- Elysian Fields
- Coordinates: 31°05′21″N 91°01′30″W﻿ / ﻿31.08917°N 91.02500°W
- Country: United States
- State: Mississippi
- County: Amite
- Elevation: 315 ft (96 m)
- Time zone: UTC-6 (Central (CST))
- • Summer (DST): UTC-5 (CDT)
- GNIS feature ID: 685256

= Elysian Fields, Mississippi =

Elysian Fields is a ghost town in Amite County, Mississippi, United States.

Established in the early 18th century, the settlement today is uninhabited and covered by forest.

==History==
Elysian Fields was located approximately 2.5 mi east of the present city of Centreville. The settlement began in 1718 as a rest station along a pioneer trail and pony mail route.
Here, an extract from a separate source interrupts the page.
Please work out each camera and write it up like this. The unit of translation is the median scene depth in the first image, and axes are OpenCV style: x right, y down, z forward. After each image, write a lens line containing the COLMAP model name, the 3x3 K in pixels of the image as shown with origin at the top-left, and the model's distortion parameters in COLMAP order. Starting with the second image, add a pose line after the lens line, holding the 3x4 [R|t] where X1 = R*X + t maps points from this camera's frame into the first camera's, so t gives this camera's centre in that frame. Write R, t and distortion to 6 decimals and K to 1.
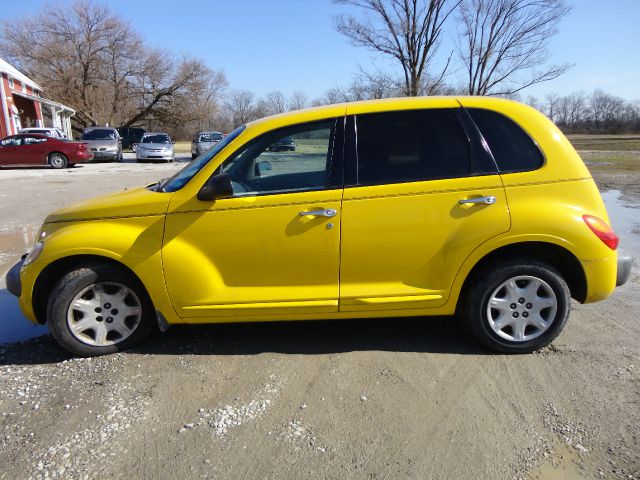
lens RADIAL K [[470.1, 0, 320.0], [0, 470.1, 240.0], [0, 0, 1]] dist [0.000228, 0.001169]
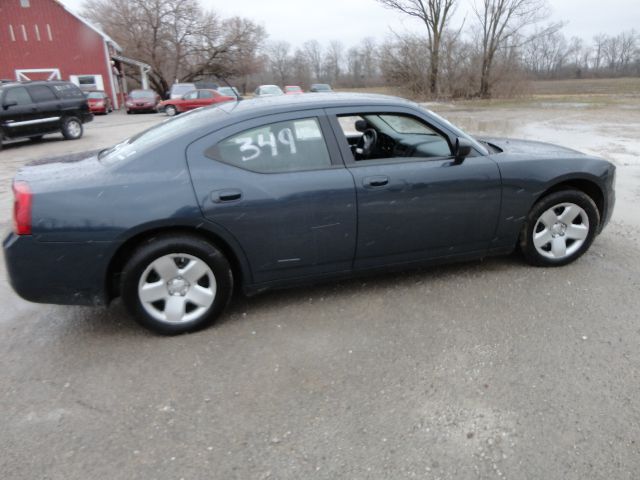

The Spanish established a trading post at Elysian Fields in 1781, and used the site until 1789 as a place where land grants were provided to settlers arriving from the eastern American states. After Spanish rule ended in 1798, Elysian Fields became the location of the Amite County courthouse, and the town was sometimes referred to as "Amite Courthouse".

Settlers began to populate the town, and erected the New Providence Baptist Church in 1804, and the Midway Methodist Church in 1817. An auxiliary branch of the American Bible Society was established in 1823, and a post office was built in 1824.

A gazetteer from 1838 described Amite County's "chief towns" as Liberty, Centreville and Elysian Fields.

Elysian Fields relocated to Centreville in 1883 after the Yazoo and Mississippi Valley Railroad was constructed there. The former site of Elysian Fields, then called "Old Centreville", soon became extinct.